As more doctors move online, others are looking further ahead and adding webcams to their online arsenal, even if the video quality remains spotty.

Dr. Christy Calderon, a family physician at Kaiser Permanente's Whittier office, conducts as many as half her appointments over the phone or online with a 3-inch camera affixed to her desktop. "It adds a more personal touch," she said.

Although actual doctor visits aren't likely to disappear, the recent moves are evidence that long-delayed efforts to bring American medicine into the digital age may be gaining momentum, experts say.

"Paying doctors to do more patient care over the Internet is a small but important step in a good direction," said David Cutler, a Harvard University healthcare economist. "It increases patient access and could significantly improve their satisfaction."

If so, it comes at an auspicious time.

Doctor visits in the United States have surged 20% in the last five years to more than 1.2 billion visits annually, according to the Centers for Disease Control and Prevention. Even as the population ages, the number of doctors is falling across the country, and experts predict that office wait times will increase in the coming years.

Meanwhile, at-home devices that remotely check patients' blood pressure and diabetics' sugar levels are becoming cheaper, and tech leaders Google Inc. and Microsoft Corp. are expected to introduce products this year to simplify patient care and put medical records online, although neither company plans to assist in online physician appointments.

Some in the medical community envision a day when patients take their vital signs each morning and send the results to their doctor by computer.

But can a doctor really diagnose patients via pixels?

Critics, including many doctors, contend that online medical care carries risks. Some worry that mistakes are bound to happen and that the practice raises several hard-to-answer ethical questions.

"It's perfectly appropriate that we use 21st century technology in the 21st century," said California Medical Assn. President Dr. Richard S. Frankenstein, an Orange County pulmonologist. "The concern I have is that [online visits] are simply not a substitute for an actual doctor."

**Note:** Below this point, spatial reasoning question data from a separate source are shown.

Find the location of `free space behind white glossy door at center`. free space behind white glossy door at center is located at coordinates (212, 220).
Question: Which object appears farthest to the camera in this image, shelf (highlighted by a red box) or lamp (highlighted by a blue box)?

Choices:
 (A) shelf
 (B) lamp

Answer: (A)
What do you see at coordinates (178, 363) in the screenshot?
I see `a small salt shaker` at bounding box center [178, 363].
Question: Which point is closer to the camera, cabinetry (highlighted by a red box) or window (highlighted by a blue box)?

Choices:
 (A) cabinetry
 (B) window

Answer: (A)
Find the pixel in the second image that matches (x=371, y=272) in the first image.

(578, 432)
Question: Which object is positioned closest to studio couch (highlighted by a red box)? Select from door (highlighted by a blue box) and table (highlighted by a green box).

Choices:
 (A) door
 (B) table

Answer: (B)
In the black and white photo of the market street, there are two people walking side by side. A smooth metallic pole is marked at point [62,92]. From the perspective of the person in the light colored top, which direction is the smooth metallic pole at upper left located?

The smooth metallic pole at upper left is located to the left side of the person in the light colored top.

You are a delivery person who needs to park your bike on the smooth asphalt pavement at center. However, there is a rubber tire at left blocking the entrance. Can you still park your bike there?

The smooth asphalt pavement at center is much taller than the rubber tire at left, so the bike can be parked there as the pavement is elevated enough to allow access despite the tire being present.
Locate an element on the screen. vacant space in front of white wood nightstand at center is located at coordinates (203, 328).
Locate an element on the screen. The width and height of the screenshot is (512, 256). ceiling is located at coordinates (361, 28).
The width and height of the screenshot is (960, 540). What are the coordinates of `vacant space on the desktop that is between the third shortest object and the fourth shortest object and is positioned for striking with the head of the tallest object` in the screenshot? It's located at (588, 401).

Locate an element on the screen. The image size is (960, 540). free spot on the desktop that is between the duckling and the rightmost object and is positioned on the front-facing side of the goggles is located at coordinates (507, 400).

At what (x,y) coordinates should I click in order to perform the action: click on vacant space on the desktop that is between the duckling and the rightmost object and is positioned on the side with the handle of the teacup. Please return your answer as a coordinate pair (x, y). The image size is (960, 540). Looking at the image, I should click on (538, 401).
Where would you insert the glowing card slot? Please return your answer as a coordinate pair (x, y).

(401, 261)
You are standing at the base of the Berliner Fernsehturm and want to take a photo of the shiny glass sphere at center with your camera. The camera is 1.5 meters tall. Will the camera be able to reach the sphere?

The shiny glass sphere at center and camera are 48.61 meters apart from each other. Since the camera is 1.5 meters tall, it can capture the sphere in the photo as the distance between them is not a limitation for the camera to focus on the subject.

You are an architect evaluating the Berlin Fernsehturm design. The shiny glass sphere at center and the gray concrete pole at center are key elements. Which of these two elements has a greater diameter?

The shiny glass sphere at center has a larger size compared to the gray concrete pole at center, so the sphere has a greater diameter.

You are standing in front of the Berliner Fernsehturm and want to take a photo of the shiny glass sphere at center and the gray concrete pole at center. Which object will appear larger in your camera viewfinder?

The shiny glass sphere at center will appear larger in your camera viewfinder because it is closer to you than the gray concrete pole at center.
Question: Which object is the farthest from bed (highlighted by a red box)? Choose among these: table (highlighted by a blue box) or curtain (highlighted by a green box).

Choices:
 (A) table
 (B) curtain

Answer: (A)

And experts caution that this may not be a money saver. Healthcare costs could increase if the new technology leads more patients to seek care more often.

By the time San Francisco consultant Meg Young got to Boston on a chilly night last winter, she was running a 102-degree fever. She considered going to the emergency room. Instead, she went online in her hotel room.

The 40-year-old technology expert booked a visit with her primary-care doctor at Stanford University Hospital. After Young filled out a form and described her symptoms, he diagnosed a bacterial infection, prescribed an antibiotic from a drugstore near the hotel and suggested she get some rest.

"I couldn't have been happier to not sit in some hospital for half the night," Young said.

Doctors and patients have many ways to communicate over the Internet. Some doctors and their office staffers already e-mail patients free of charge, especially when it involves minor questions or prescription refills.

Most of the new online consultations are far more structured than a simple e-mail. If insurance companies are expected to pay the bill, physicians need documentation of the event, including diagnosis and time spent.

As a result, companies have emerged to help doctors handle this. They typically arrange the online visits, maintain records and handle insurance reimbursements, patient co-payments and other payments.